If you haven't cooked with silicone before, then it is important to know you need to put your mould on a tray to support the mould when transferring it into the oven. Silicone has non-stick properties, but I like to spray the moulds lightly with oil to ensure easy release.

I managed to fill all the blossom cavities and all but one of the bug cavities with one quantity of the cupcake mixture. Once baked, the cakes released easily, but needed some minor surgery to cut off the rounded tops so that the cakes could sit flat on a plate (also had the added bonus of yummy offcuts :p!). The cakes from the blossom mould lost a bit of definition, which was really just the result of baking a batter that rises in such small moulds - they didn't come out looking as perfect as I'd hoped, but once trimmed and dusted with icing sugar, they looked quite presentable. The bugs also lost a bit of definition, but you could decorate them with icing to highlight the designs more. I chose just to dust them with icing sugar too.

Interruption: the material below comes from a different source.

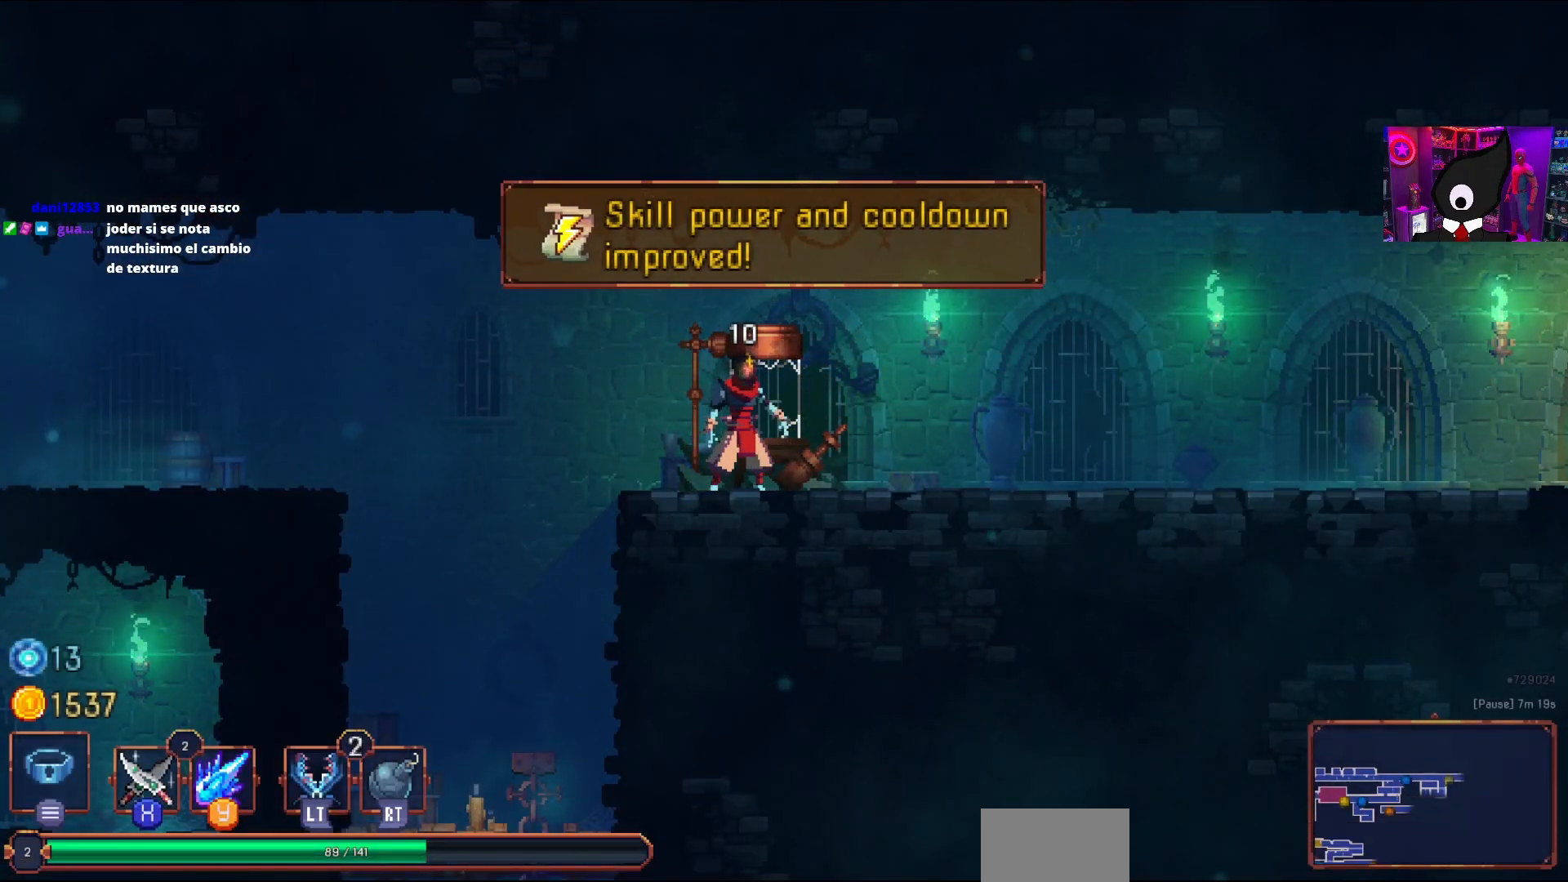
{"buttons": ["DPAD_LEFT"], "right_stick": "center", "events": [[433, "DPAD_LEFT", "down"]]}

I think I would like to try moulding chocolate in the blossom mould. With the size of the cavities, I think it would be perfect for that, and it would highlight the designs more. But I was pretty happy with the end results, and they were certainly tasty. The cupcakes have such a nice vanilla flavour, and are so moist, you don't really miss having no icing.

The recipe

125g butter
125g caster sugar
125g SR flour
½ tsp vanilla extract
2 large eggs
2 tbs milk

Preheat oven to 200ÂșC. Line a 12 cavity muffin tin with cupcake cases.
Add all ingredients except for the milk into the bowl of a food processor and blitz to combine. Pulse while adding the milk down the funnel. (You can also do this the more traditional way of creaming the butter sugar, beating in the eggs, and then folding through the flour and milk).
Divide the mixture between the cupcake cases.
Bake for 15-20 mins, or until golden and firm.

NB I baked the blossom mould cakes for about 13 mins, and the bugs for about 20 mins.

Lightly oiled moulds; filled moulds
(I tapped the moulds once filled quite firmly on the bench to try to get rid of any air pockets that would spoil the detail of the designs)

the cooked blossoms and bugs

The cakes cooling - you can see the bases of the designs would need to be trimmed if they were to sit flat on a plate.

performing surgery to allow the cakes to sit nicely

the trimmed cakes

Although my intial reaction after turning the cakes out was that I might not use the blossom mould again for baking cakes (but would use it for chocolate instead), I think I was being overly critical. After I went back and looked again, the little cakes really did look quite pretty once they were trimmed and dusted (and for very little effort), and they tasted so delicious with their eggy vanilla flavour. Plus they are a very appealing size being just bite-sized - I can imagine them being quite popular at a party when people often just want small nibbles so they can try a bit of everything or so that they feel they're not over-indulging.

I love the shapes left in the icing sugar!